The FactCheckingEvaluator constructor takes a ChatClient.Builder as a parameter:

public FactCheckingEvaluator(ChatClient.Builder chatClientBuilder) {
  this.chatClientBuilder = chatClientBuilder;
}

The evaluator uses the following prompt template for fact-checking:

Document: {document}
Claim: {claim}

Where {document} is the context information, and {claim} is the AI model’s response to be evaluated.

Example

Here’s an example of how to use the FactCheckingEvaluator with an Ollama-based ChatModel, specifically the Bespoke-Minicheck model:

@Test
void testFactChecking() {
  // Set up the Ollama API
  OllamaApi ollamaApi = new OllamaApi("http://localhost:11434");

  ChatModel chatModel = new OllamaChatModel(ollamaApi,
				OllamaOptions.builder().model(BESPOKE_MINICHECK).numPredict(2).temperature(0.0d).build())

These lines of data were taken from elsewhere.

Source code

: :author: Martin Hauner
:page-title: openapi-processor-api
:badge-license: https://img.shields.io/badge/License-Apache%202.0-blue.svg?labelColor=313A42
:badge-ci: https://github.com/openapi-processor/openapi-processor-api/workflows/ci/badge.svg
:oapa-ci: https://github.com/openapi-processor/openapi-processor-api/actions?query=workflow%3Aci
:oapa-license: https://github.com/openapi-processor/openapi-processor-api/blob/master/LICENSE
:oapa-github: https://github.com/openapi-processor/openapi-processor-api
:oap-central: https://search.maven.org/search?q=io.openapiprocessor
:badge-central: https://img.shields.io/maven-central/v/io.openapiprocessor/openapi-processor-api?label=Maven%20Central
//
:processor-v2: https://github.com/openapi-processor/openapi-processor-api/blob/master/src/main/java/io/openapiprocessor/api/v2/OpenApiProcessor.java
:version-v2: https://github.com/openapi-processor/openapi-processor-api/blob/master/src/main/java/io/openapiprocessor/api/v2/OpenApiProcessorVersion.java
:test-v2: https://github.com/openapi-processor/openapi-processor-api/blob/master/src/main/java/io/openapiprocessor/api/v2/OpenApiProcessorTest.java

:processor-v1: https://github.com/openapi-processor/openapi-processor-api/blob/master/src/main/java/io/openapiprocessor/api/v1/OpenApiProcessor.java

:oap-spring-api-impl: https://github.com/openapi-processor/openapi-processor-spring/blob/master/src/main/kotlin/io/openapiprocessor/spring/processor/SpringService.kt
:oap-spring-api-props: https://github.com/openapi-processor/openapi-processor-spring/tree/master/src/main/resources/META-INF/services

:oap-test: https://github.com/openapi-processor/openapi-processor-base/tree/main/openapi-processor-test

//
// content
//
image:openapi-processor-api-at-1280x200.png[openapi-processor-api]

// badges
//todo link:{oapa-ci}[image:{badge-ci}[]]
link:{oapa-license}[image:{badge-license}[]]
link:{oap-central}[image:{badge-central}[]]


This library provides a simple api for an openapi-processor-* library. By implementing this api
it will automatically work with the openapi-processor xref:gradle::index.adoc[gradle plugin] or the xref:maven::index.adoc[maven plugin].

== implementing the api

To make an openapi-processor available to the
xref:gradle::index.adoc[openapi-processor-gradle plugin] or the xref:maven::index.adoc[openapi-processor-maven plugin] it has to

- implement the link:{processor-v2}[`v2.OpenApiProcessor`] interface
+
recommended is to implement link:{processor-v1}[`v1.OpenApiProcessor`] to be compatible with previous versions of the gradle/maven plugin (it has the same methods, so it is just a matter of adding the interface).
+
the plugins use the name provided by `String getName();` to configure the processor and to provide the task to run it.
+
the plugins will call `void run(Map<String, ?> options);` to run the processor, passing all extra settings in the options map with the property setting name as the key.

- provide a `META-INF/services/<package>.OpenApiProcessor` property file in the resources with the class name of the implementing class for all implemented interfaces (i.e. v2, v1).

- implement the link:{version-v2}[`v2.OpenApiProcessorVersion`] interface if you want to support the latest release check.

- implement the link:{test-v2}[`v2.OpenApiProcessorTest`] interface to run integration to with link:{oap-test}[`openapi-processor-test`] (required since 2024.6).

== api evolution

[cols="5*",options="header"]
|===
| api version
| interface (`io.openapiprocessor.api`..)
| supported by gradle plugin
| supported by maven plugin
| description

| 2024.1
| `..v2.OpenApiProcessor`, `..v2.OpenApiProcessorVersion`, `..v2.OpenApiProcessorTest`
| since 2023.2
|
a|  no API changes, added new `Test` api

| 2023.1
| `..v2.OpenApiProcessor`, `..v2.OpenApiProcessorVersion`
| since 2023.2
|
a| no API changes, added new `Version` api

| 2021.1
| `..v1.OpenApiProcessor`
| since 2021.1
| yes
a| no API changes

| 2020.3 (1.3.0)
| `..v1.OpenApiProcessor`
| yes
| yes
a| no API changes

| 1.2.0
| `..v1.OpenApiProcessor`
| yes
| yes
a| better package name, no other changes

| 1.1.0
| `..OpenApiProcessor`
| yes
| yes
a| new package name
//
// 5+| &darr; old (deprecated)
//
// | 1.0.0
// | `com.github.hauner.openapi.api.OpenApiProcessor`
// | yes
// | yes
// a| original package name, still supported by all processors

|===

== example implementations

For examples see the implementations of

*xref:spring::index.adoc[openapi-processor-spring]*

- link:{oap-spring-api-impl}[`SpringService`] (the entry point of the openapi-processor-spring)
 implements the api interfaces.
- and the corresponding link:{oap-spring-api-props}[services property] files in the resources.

  // Create the FactCheckingEvaluator
  var factCheckingEvaluator = new FactCheckingEvaluator(ChatClient.builder(chatModel));

  // Example context and claim
  String context = "The Earth is the third planet from the Sun and the only astronomical object known to harbor life.";
  String claim = "The Earth is the fourth planet from the Sun.";

  // Create an EvaluationRequest
  EvaluationRequest evaluationRequest = new EvaluationRequest(context, Collections.emptyList(), claim);

  // Perform the evaluation
  EvaluationResponse evaluationResponse = factCheckingEvaluator.evaluate(evaluationRequest);

  assertFalse(evaluationResponse.isPass(), "The claim should not be supported by the context");

}